Every appearance and artifact now buttress the Liberace pseudo story. The anecdotes in his new book are buffed beyond belief; there is nothing, for example, about the 1982 palimony action brought against Lee by his former companion-chauffeur-bodyguard, which was dismissed in 1984. He does reveal that 50 years ago he lost his virginity to a chanteuse at Milwaukee's Club Madrid named Miss Bea Haven ("Say it fast," Lee advises). He tells of a night "when I was very near death" in a Roman Catholic hospital and "a very young and lovely nun, wearing a white habit," visited him and sped him toward recovery; the mother superior later told him, "There are no nuns in this hospital who wear white habits." The rest of the book is less miraculous: lists of his favorite stars and soap operas, reminiscences of Elvis Presley and Ronald Reagan from the '50s, and the recipe for Liberace's Sticky Buns (feeds 18). It is a tell-nothing autobiography, but, as Lee jokes to his Music Hall devotees, "I figured I'd better write it before Kitty Kelley did."

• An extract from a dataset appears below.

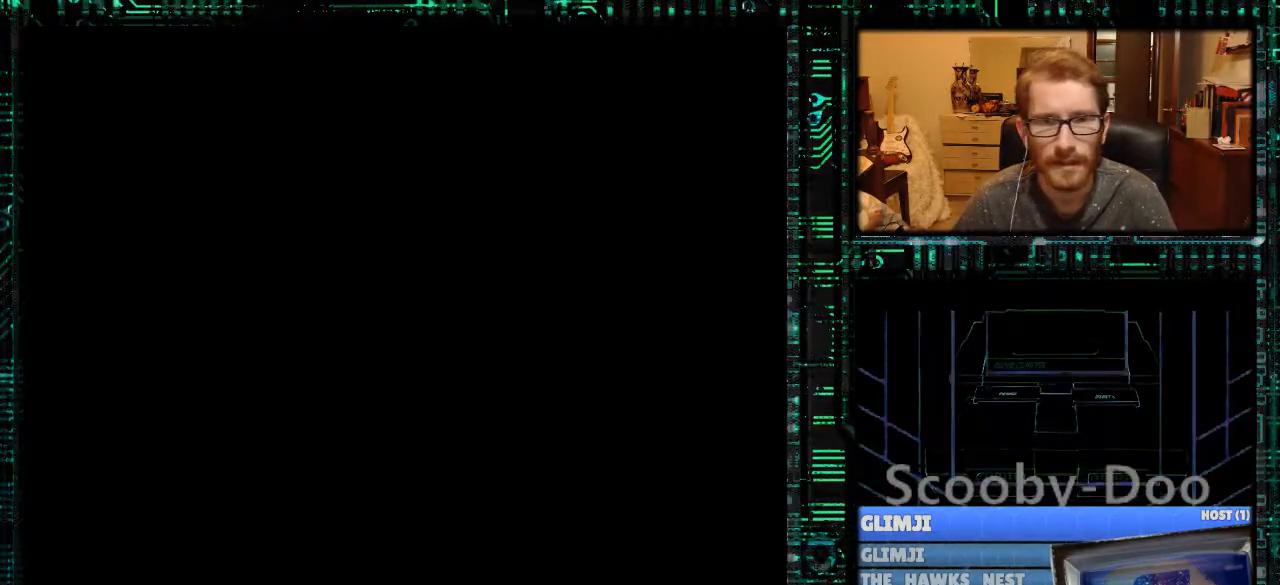
{"buttons": ["Y", "DPAD_RIGHT"], "events": []}
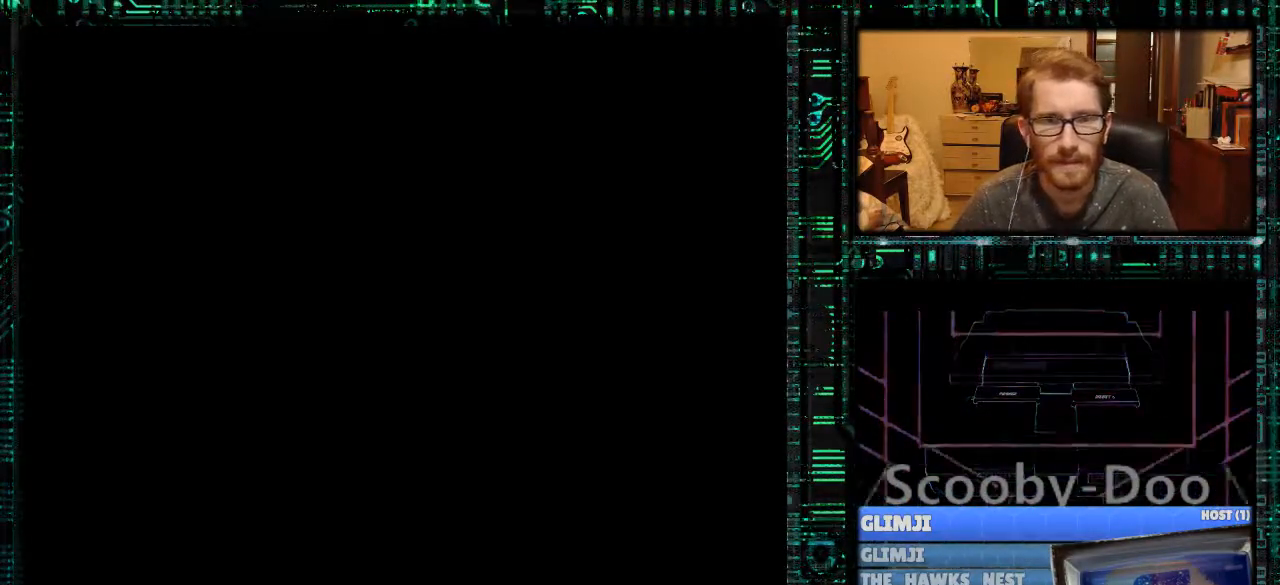
{"buttons": ["DPAD_RIGHT"], "events": [[233, "Y", "up"]]}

They lap it all up, these ladies of a certain age and young gentlemen of a certain persuasion. They laugh when, as he sits down on his studded coattails, he says, "No kiddin', if the rhinestones are turned the wrong way it'll kill ya." They give Lee's new "friend, valet and chauffeur" three separate ovations. They sing along to Let Me Call You Sweetheart and You Made Me Love You. They cheer when he summons a woman from the audience to dance onstage with him. His duet with the mechanized Dancing Waters earns aahhs. And at the end, when he comes to the stage apron to shake hands with the audience, his elderly fans rush down the aisles with a fervor not seen since the last stampede at the Social Security office. This evangelist of kitsch takes one more bow, waves and vanishes. Friends, that's entertainment.